😱 Status quo stories: Barbara tries async streams
🚧 Warning: Draft status 🚧
This is a draft "status quo" story submitted as part of the brainstorming period. It is derived from real-life experiences of actual Rust users and is meant to reflect some of the challenges that Async Rust programmers face today.
The story
Barbara has years of experience in Rust and was looking forward to using some of that experience with the brand-new async functionality. Async/await had been a dream of Rust for so long, and it was finally here!
As she began her next side project, she would quickly partner up with other experienced Rust developers. One of these Rust developers, who had more async experience than Barbara, suggested they use 'async streams' as the core abstraction for this project. Barbara trusted the experience of this other developer. Though she didn't yet understand how async streams worked, she was happy to go along with the decision and build her experience over time.
Month after month, the side project grew in scope and number of users. Potential contributors would try to contribute, but some would leave because they found the combination of concepts and the additional set of borrowchecker-friendly code patterns difficult to understand and master.
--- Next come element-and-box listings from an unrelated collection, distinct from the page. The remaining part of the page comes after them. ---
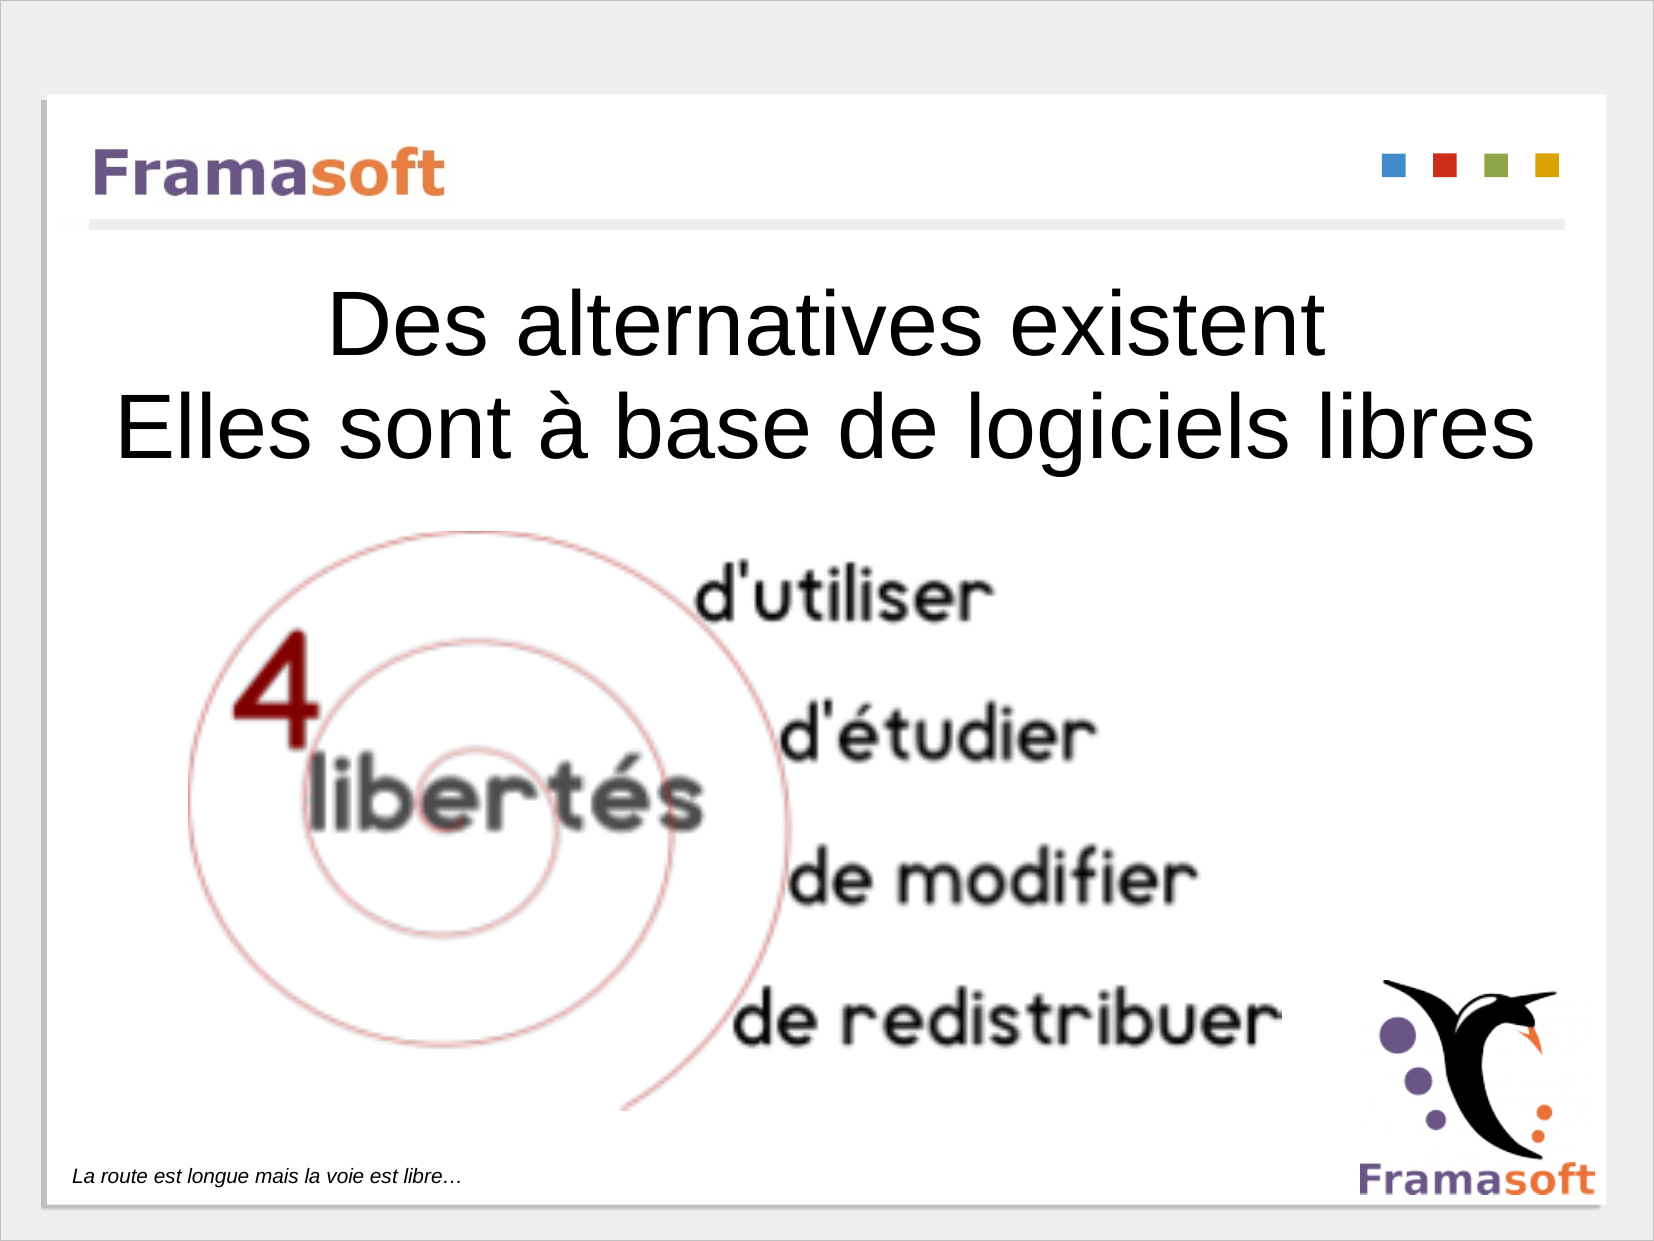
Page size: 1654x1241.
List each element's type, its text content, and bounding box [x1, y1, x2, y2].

picture [1360, 980, 1595, 1195]
text_box [0, 0, 1654, 1241]
text_box La route est longue mais la voie est libre… [57, 1157, 591, 1241]
title Des alternatives existent Elles sont à base de logiciels libres [47, 271, 1607, 479]
picture [188, 531, 1282, 1111]
picture [54, 104, 508, 225]
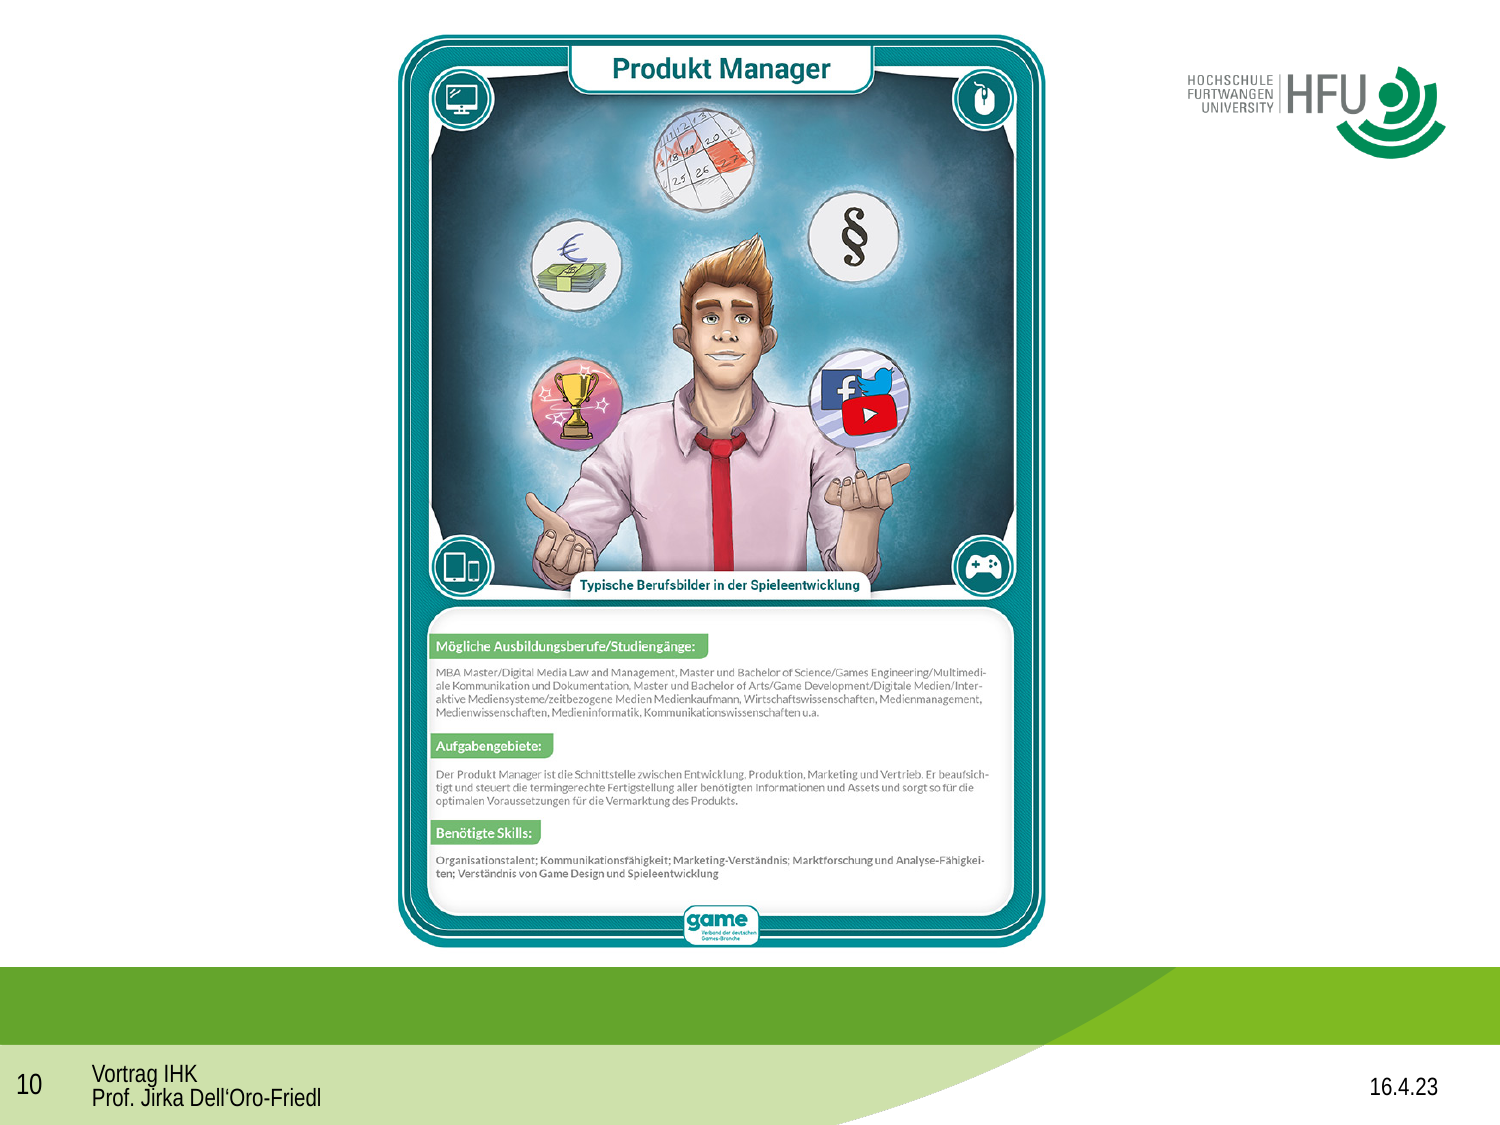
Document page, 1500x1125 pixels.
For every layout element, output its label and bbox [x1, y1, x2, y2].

Barbara was frustrated to lose potential contributors but kept going.
Users also began to discover performance bottlenecks as they pushed the system harder. Barbara, determined to help the users as best she could, pulled her thinking cap tight and started to probe the codebase.
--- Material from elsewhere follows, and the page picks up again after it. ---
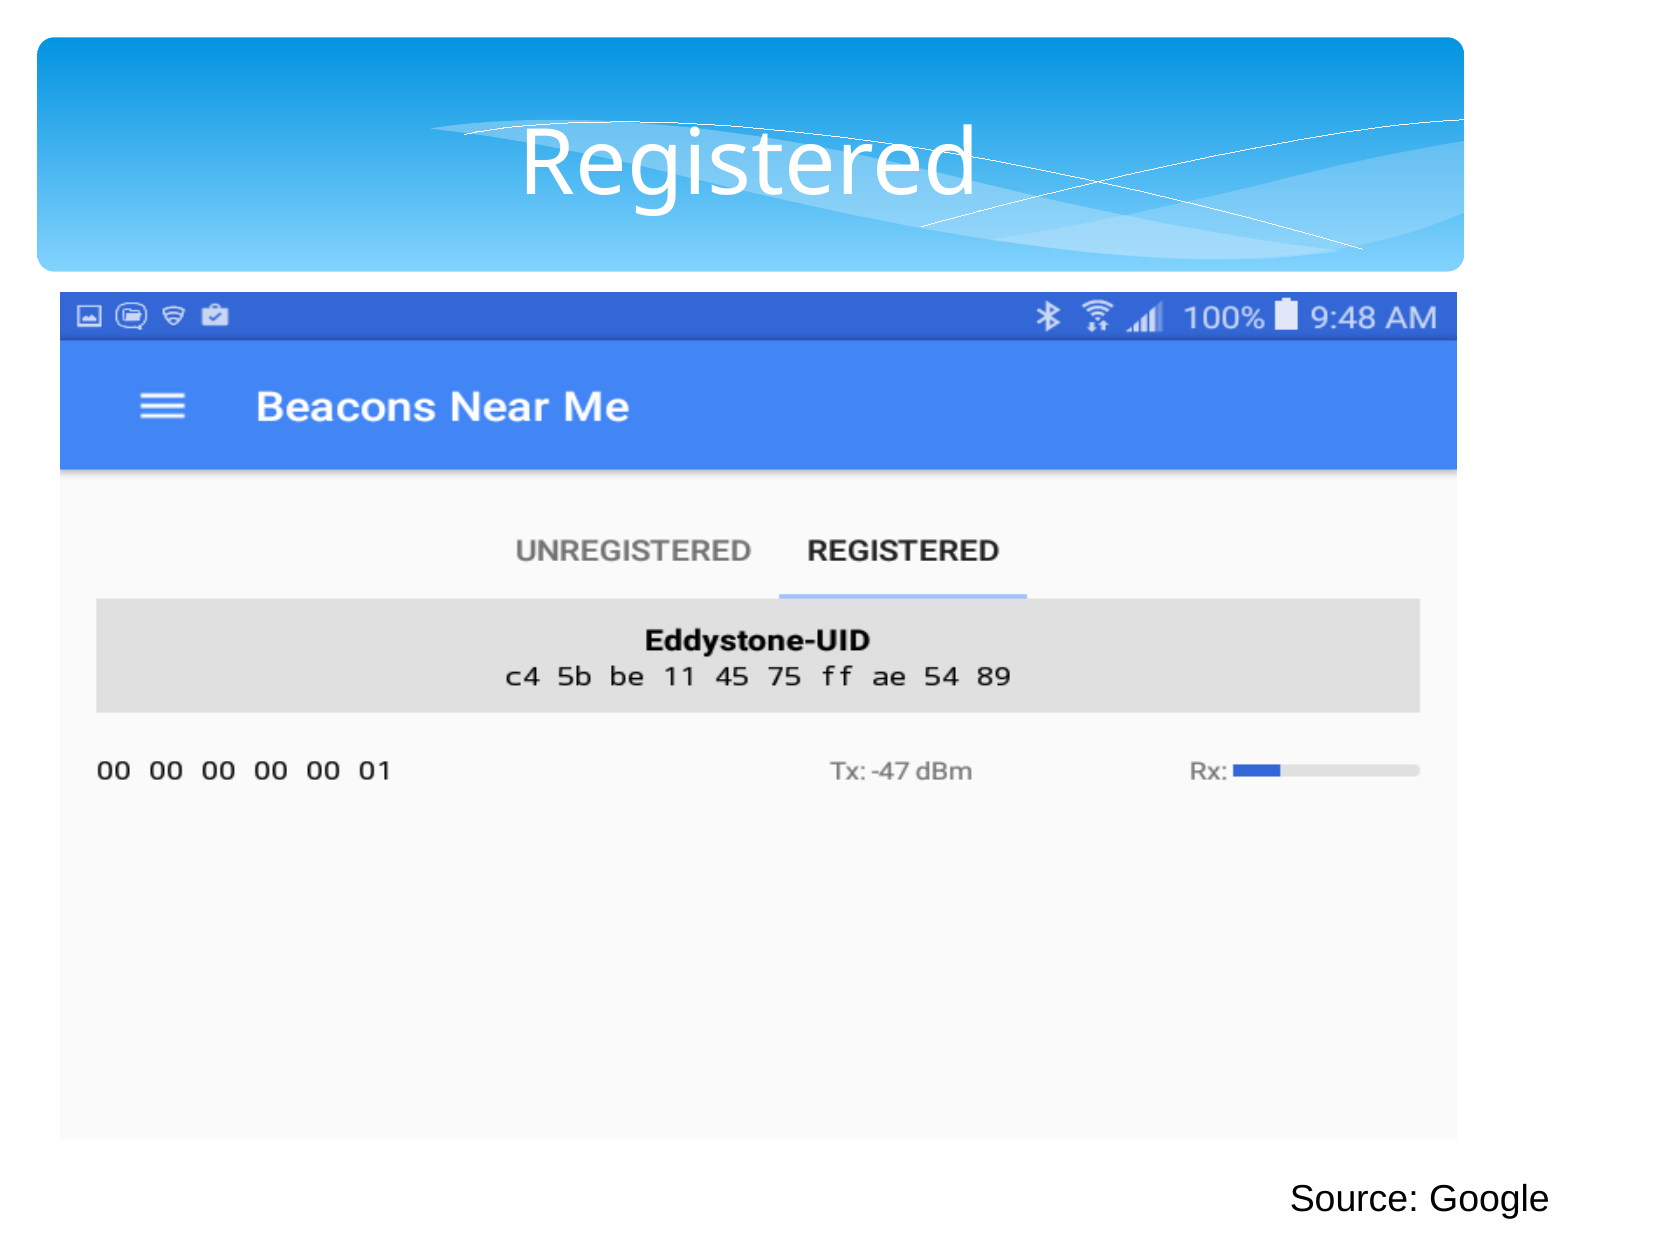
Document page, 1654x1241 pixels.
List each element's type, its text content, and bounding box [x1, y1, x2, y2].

picture [60, 292, 1457, 1141]
title Registered [74, 55, 1425, 261]
text_box Source: Google [1274, 1170, 1605, 1232]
In her investigations, she experimented with adding parallelism to the async stream. She knew that if she called .next()
twice, that in theory she should have two separate futures. There were a few ways to run multiple futures in parallel, so this seemed like it might pan out to be a useful way of leveraging the existing architecture.
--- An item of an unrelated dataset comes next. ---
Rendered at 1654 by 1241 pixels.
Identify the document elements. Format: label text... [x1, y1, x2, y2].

Unfortunately, to Barbara's chagrin, async streams do not support this kind of activity. Each .next()
must be awaited so that the ownership system allowed her to get the next value in the stream. Effectively, this collapsed the model to being a synchronous iterator with a more modern scent. Barbara was frustrated and started to clarify her understanding of what asynchrony actually meant, looking through the implementations for these abstractions.
When she was satisfied, she took a step back and thought for a moment. If optional parallelism was a potential win and the core data processing system actually was going to run synchronously anyway -- despite using async/await extensively in the project -- perhaps it would make more sense to redesign the core abstraction.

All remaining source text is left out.